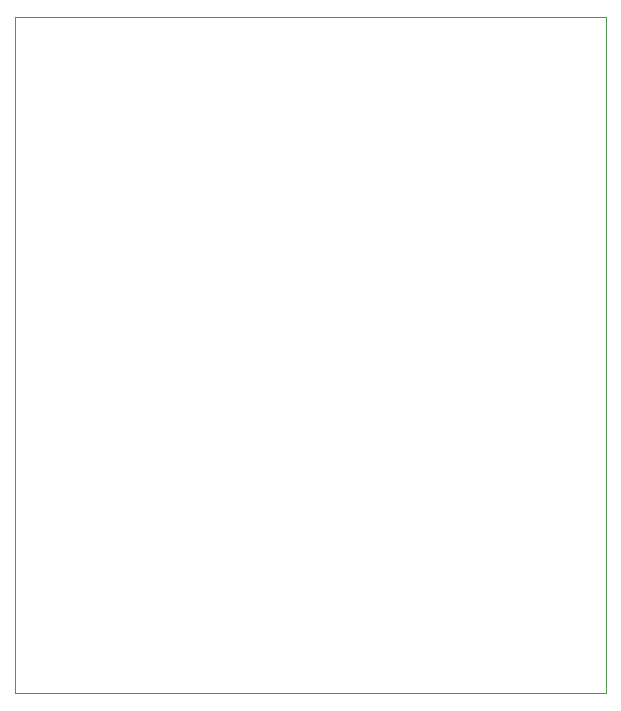
<source format=gm1>
G04*
G04 #@! TF.GenerationSoftware,Altium Limited,Altium Designer,24.2.2 (26)*
G04*
G04 Layer_Color=16711935*
%FSLAX44Y44*%
%MOMM*%
G71*
G04*
G04 #@! TF.SameCoordinates,98A400C0-08DE-4AD7-B425-4E8C3969B8A2*
G04*
G04*
G04 #@! TF.FilePolarity,Positive*
G04*
G01*
G75*
%ADD13C,0.1000*%
D13*
X375000Y1125000D02*
X875000D01*
X375000Y552500D02*
Y1125000D01*
X875000D02*
X875000Y552500D01*
X375000D02*
X875000D01*
M02*

</source>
=-=-=-=-=
Write out the data word for word, with every picture dropped.

<source format=gm1>
G04*
G04 #@! TF.GenerationSoftware,Altium Limited,Altium Designer,24.2.2 (26)*
G04*
G04 Layer_Color=16711935*
%FSLAX44Y44*%
%MOMM*%
G71*
G04*
G04 #@! TF.SameCoordinates,98A400C0-08DE-4AD7-B425-4E8C3969B8A2*
G04*
G04*
G04 #@! TF.FilePolarity,Positive*
G04*
G01*
G75*
%ADD13C,0.1000*%
D13*
X375000Y1125000D02*
X875000D01*
X375000Y552500D02*
Y1125000D01*
X875000D02*
X875000Y552500D01*
X375000D02*
X875000D01*
M02*

</source>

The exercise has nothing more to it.